=== Activity ===
Please return exactly the lines from the top of the data through the line that contains "Basket 624, 395", and skip all pictures.
Material shown Block Start
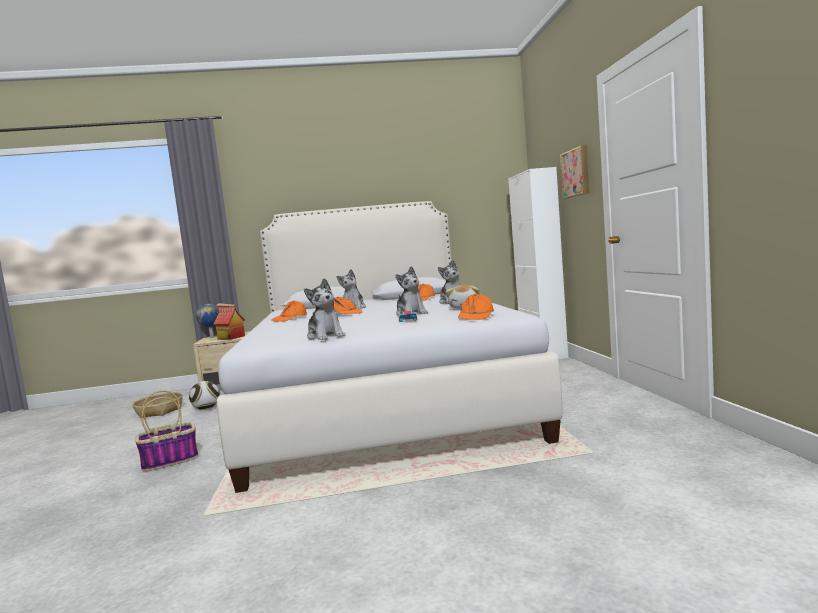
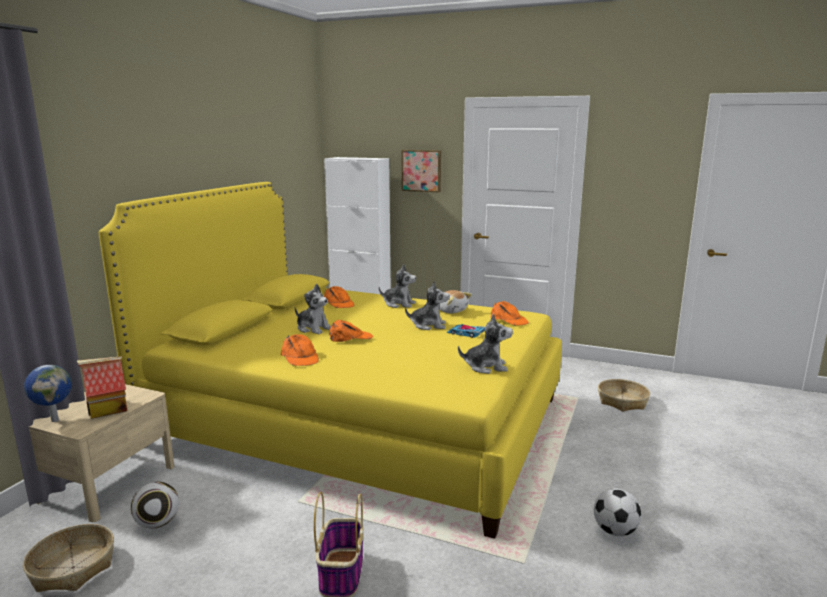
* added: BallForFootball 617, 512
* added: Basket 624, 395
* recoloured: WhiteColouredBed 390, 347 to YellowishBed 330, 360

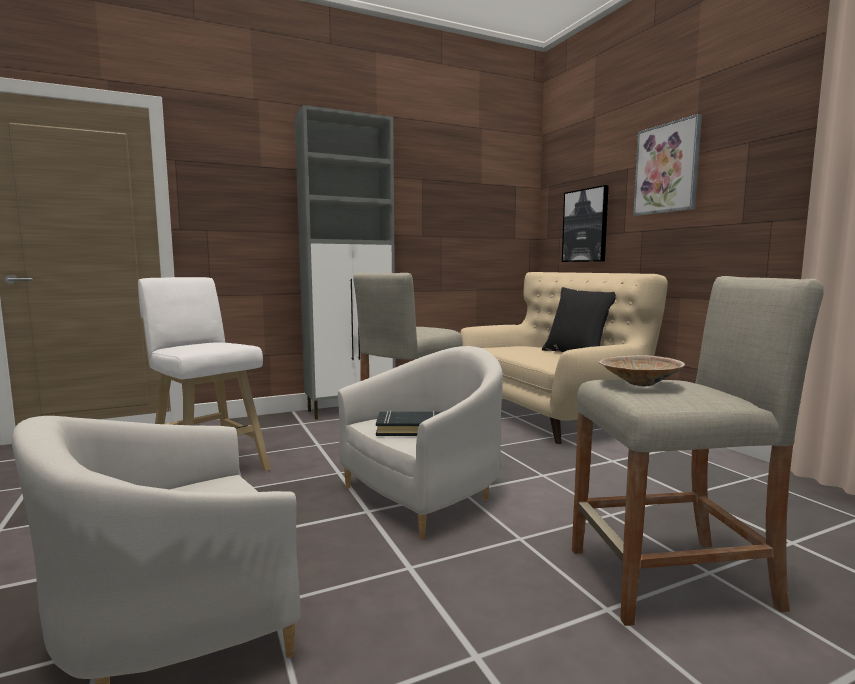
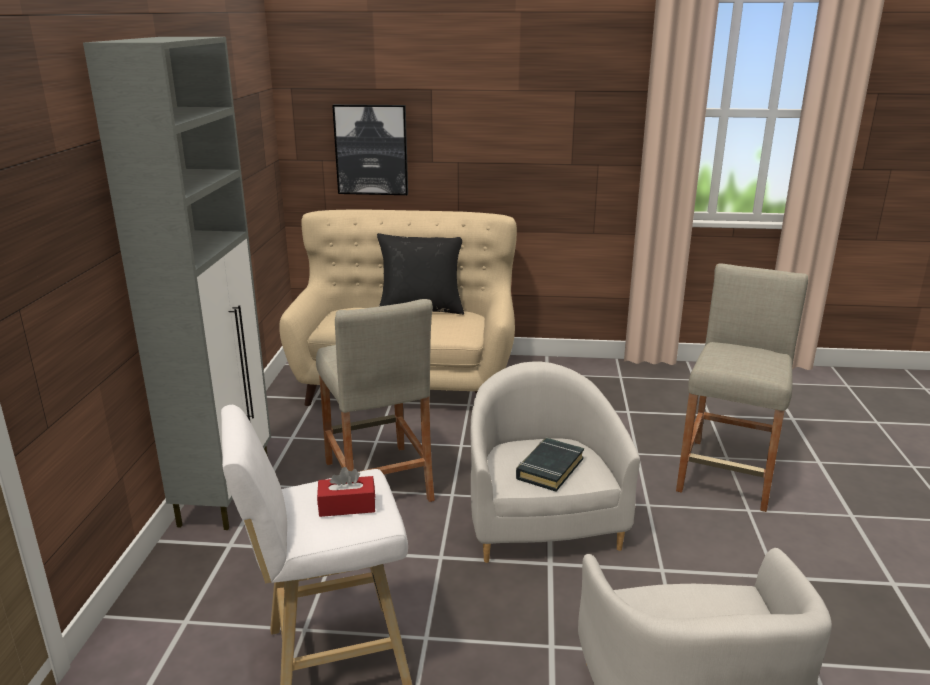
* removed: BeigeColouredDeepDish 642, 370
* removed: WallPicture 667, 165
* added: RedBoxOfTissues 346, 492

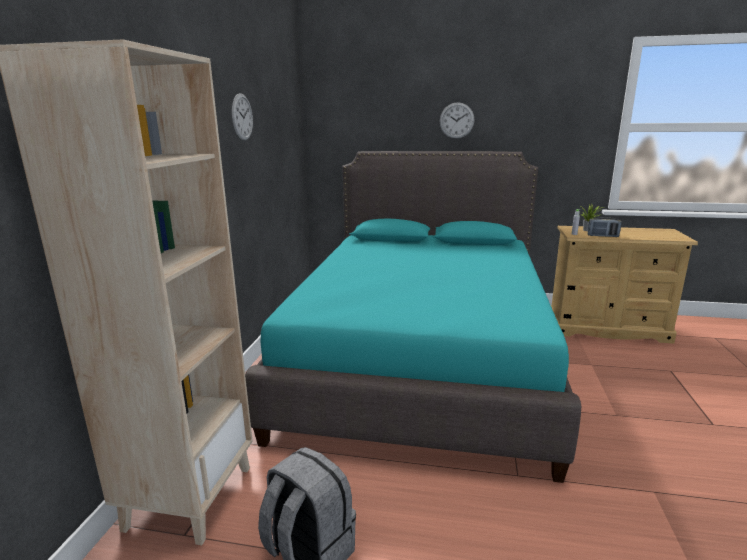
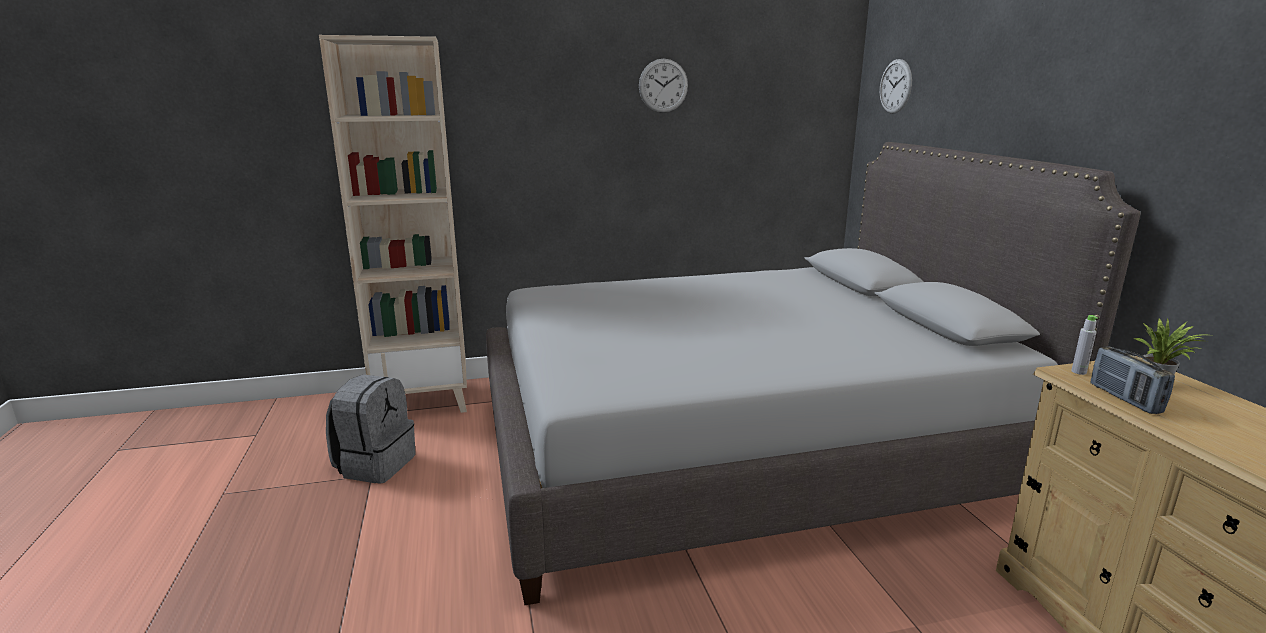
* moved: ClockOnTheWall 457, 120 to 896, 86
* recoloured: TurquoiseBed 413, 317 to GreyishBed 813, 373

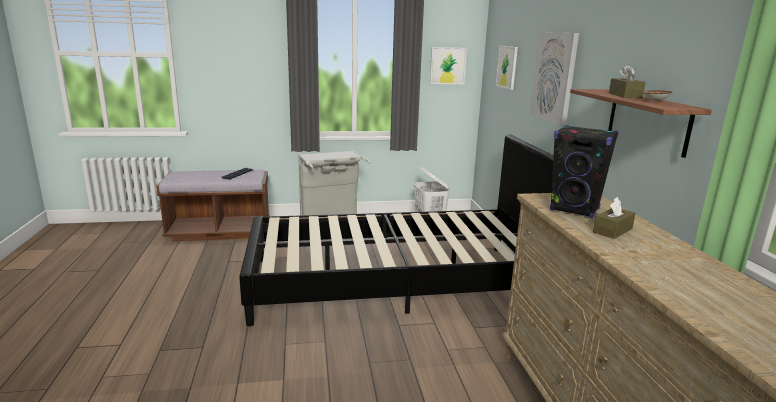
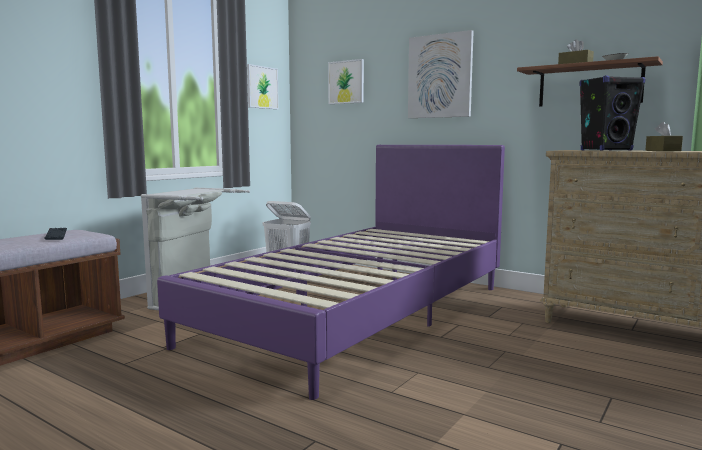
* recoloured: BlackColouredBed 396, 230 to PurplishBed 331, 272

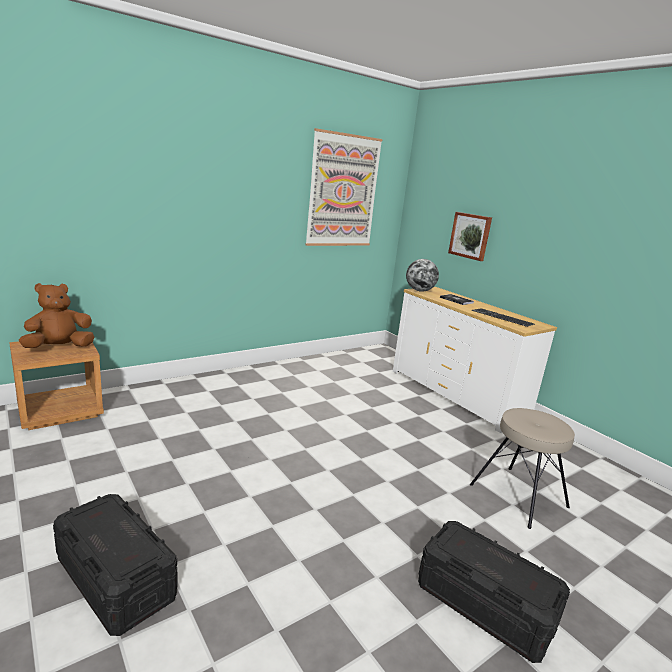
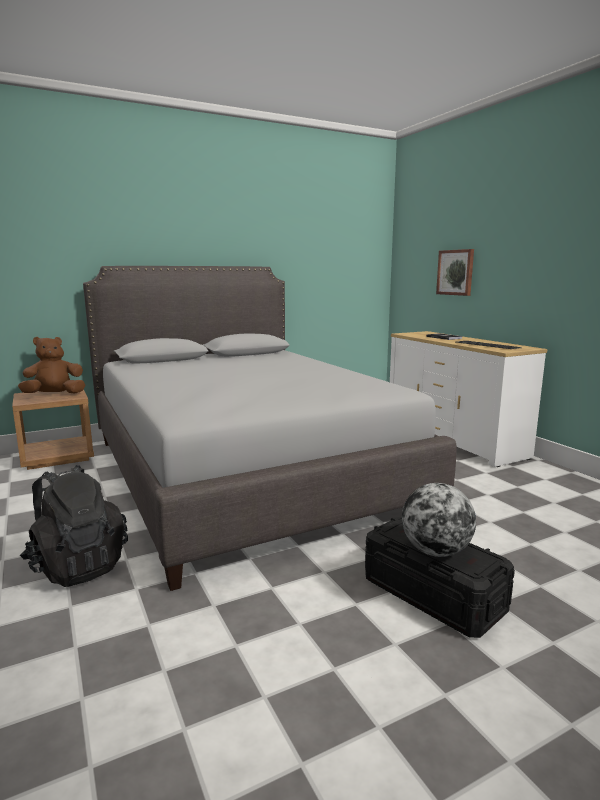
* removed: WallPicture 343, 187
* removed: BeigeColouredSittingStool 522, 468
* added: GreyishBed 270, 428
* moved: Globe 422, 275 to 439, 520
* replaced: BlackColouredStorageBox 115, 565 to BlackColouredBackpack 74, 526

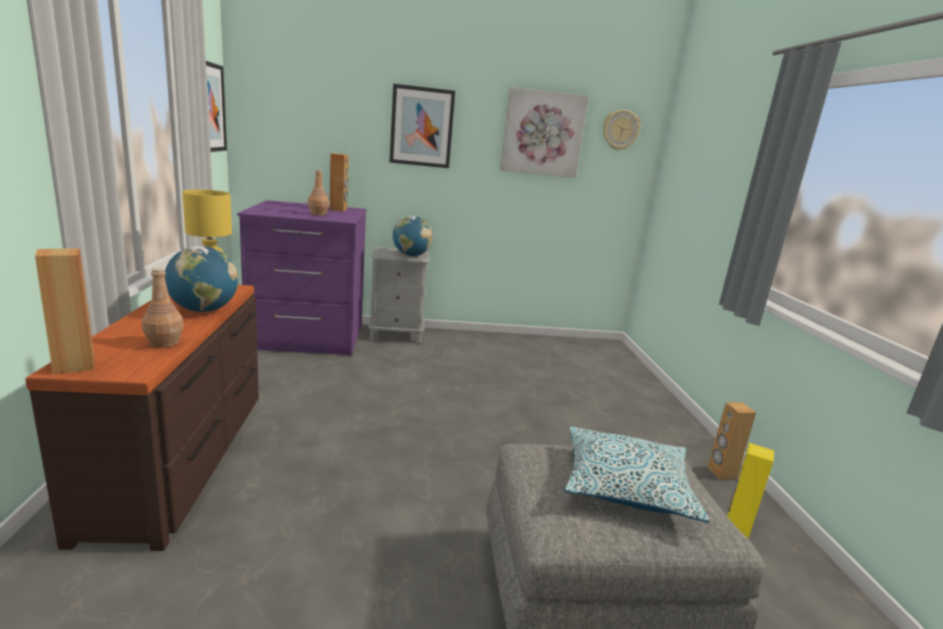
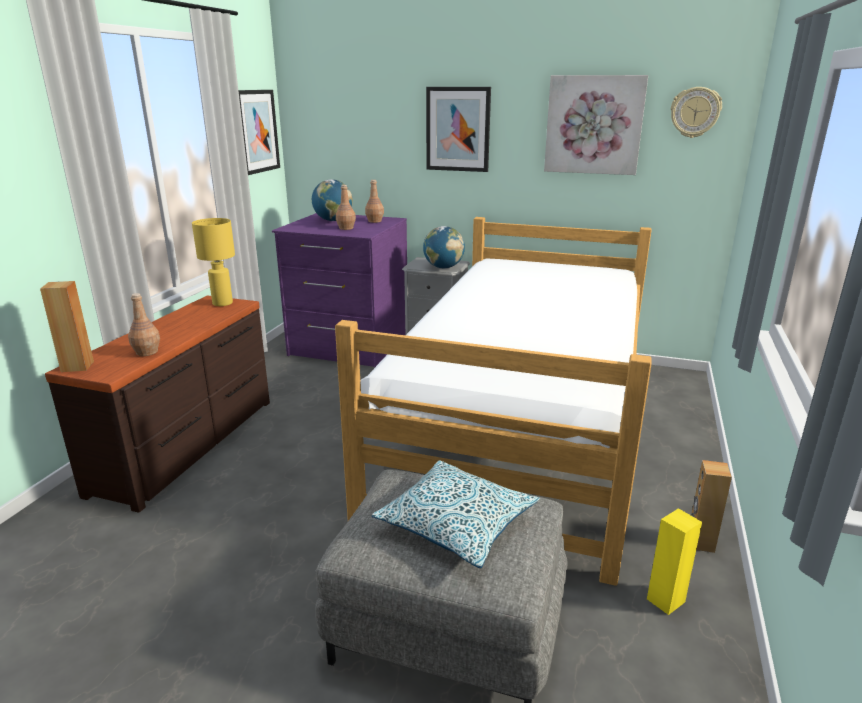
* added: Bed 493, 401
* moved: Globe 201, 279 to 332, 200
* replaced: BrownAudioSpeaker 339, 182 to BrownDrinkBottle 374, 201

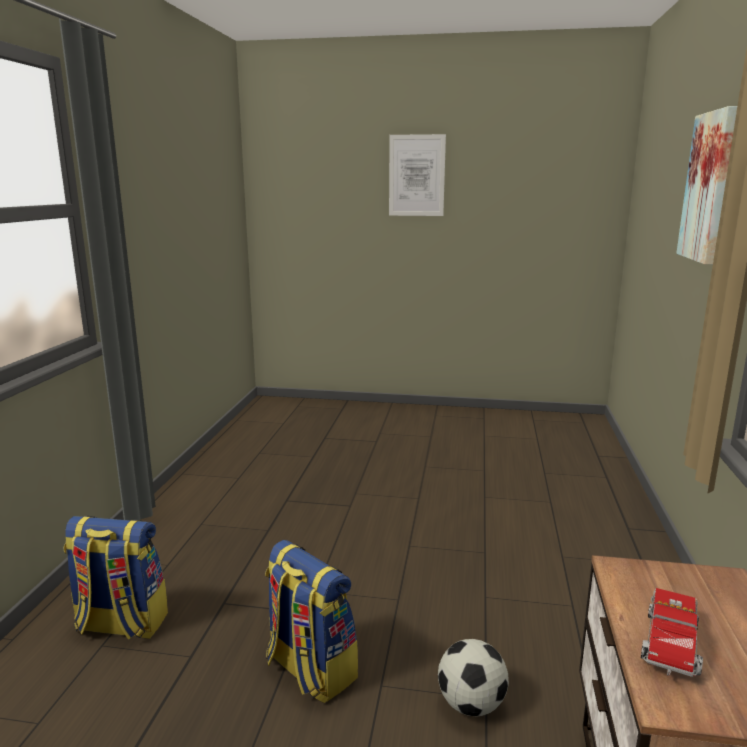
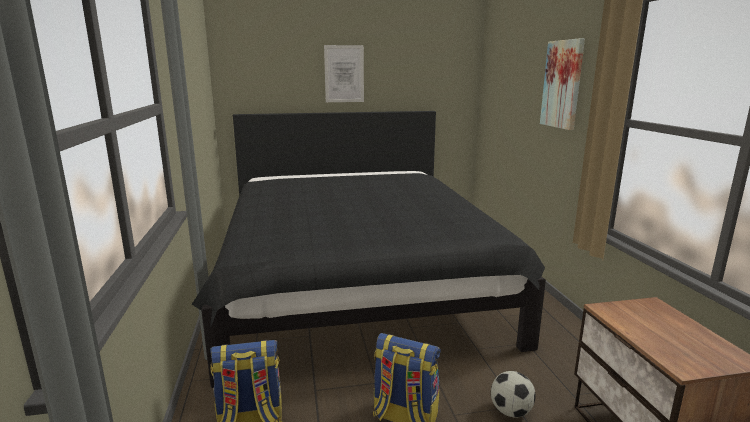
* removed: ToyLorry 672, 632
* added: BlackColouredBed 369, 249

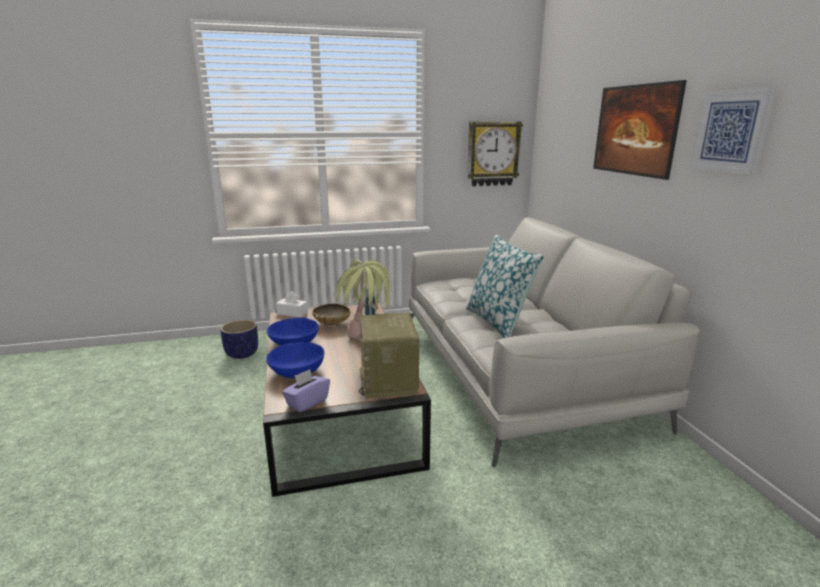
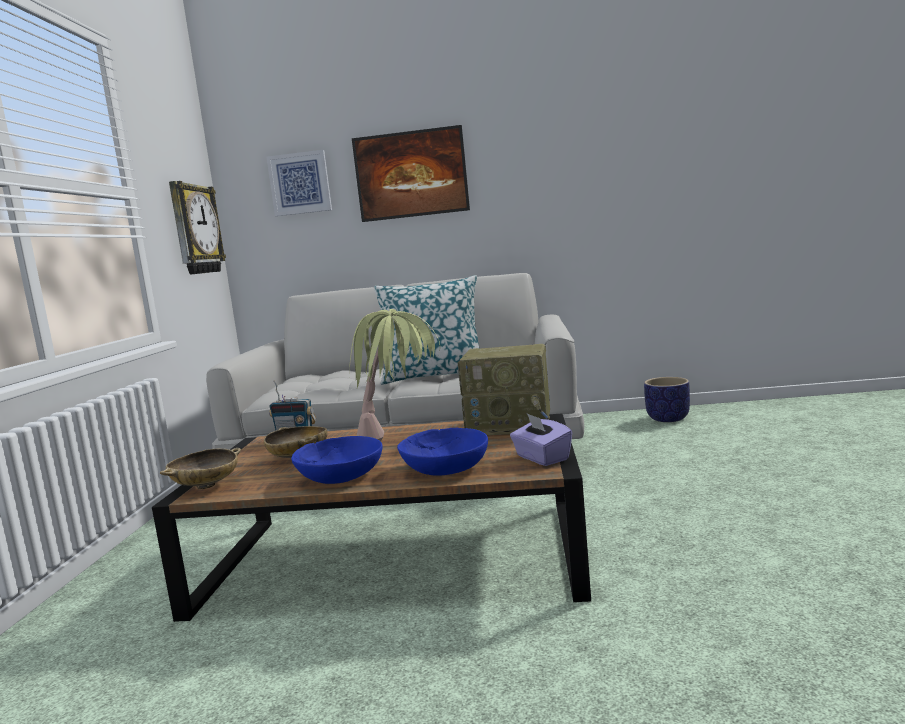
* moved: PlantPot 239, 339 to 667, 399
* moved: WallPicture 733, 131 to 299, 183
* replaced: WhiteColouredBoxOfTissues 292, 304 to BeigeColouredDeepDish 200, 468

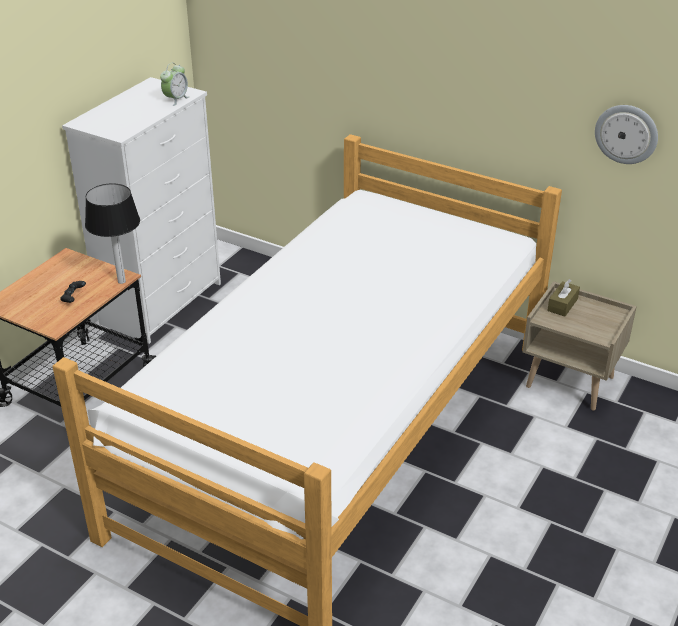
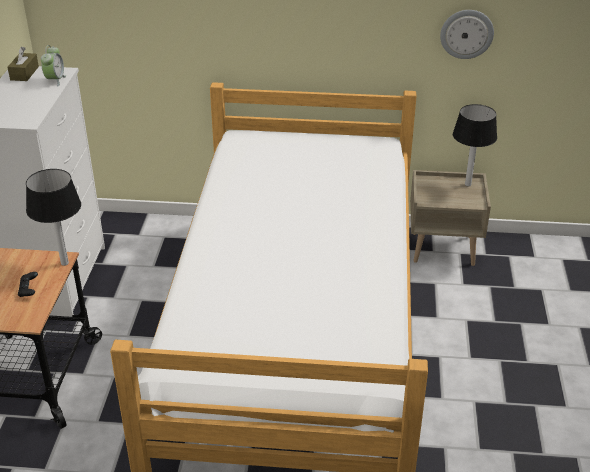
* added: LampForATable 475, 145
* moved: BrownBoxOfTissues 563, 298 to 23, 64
Material shown Block End
=== Answer section ===
* added: BallForFootball 617, 512
* added: Basket 624, 395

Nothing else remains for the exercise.